• _Provided text_:
----------------------------------------
Japanese Women Embrace Muslim-Style Veils
August 7, 2025
TOKYO – The sight of Japanese citizens wearing surgical masks isn’t anything new, but many women in the cities have been seen covering their hair and faces in recent months. Japanese medical supplier and clothing chain Unicharm has been selling advanced and fashionable versions of the surgical masks to Japanese women for the last two years. Many say these are almost identical to niqabs, or veils, worn by women in Muslim nations.
“We are very optimistic about sales,” company spokesman Kiyoshi Hisakawa told the AP.
Masks gained popularity in order to prevent contracting illnesses in the densely populated Japanese cities.
“When you have so many people living in such a tight area, it is very easy for bacteria and viruses to move from person to person,” Dr. Jonathan Marks of the Mayo Clinic informed us.
The niqabs contain linings similar to those in surgical masks to prevent germs from spreading.
The surgical masks are also worn for reasons other than avoiding illnesses. Japanese women have been wearing surgical masks for years in order to leave for quick errands without having to go through the time consuming process of putting on makeup.
“It’s really nice to go outside and not have to worry about how I look,” veil wearer Kasumi Nakano told us.
Her friend Mitsuyo Wakahisa also wears the new veils.
“It is much more comfortable than the masks,” Wakahisa said.
The new veils provide a degree of flexibility to Japanese women, allowing them to breathe easier and move more freely. There is also no elastic or rubber pinching them from behind their ears.
----------------------------------------
• _Goal of the exercise_:
Continue the article about Japanese women adopting veil-style masks, picking up after its final sentence.
----------------------------------------
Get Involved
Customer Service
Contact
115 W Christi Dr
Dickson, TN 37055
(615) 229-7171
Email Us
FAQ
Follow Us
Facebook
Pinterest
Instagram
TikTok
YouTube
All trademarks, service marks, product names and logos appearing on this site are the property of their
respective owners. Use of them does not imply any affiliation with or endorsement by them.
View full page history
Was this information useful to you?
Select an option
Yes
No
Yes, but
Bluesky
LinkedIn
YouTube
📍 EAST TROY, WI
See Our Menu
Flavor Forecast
----------------------------------------
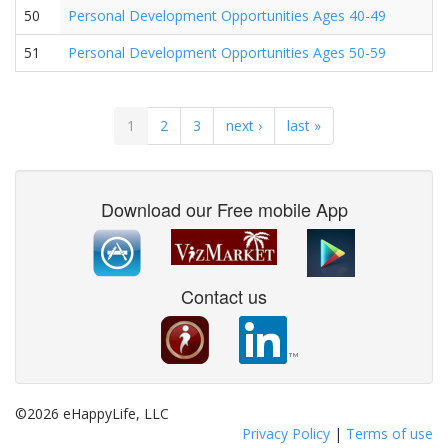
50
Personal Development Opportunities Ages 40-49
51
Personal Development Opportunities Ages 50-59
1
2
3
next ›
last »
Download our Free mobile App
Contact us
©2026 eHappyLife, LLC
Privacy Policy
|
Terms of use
----------------------------------------
• _Task answer_:
The veils will also do a better job of helping women keep warm, which has also been cited as one of the reasons surgical masks became so popular.
“It really helps during the cold winters we get here in Japan,” Mitsuyo Wakahisa said.
Surgical masks have been available in a variety of fashions for men and women for well over a decade now, and the new Japanese niqabs will be available in a wide variety soon.
Unicharm, which has been making the mass marketed surgical masks since 2003, is test marketing the veils in Seoul, Shanghai, Taipei, Hong Kong and Bangkok.
Surgical masks have been more popular among women than men, with estimates of three to four women wearing them for every man.
“The rising popularity of masks in Japan and other parts of Asia may confirm long-held views that women have an innate desire to cover themselves,” Berkley anthropologist Susan Kramer said.
The popularity of the surgical masks and veils among young Japanese women has lead some sociologists to speculate that within a generation or two the majority of women there will cover their faces. That would put Japan on par with Saudi Arabia, Yemen and Pakistan for the highest percentage of veiled women.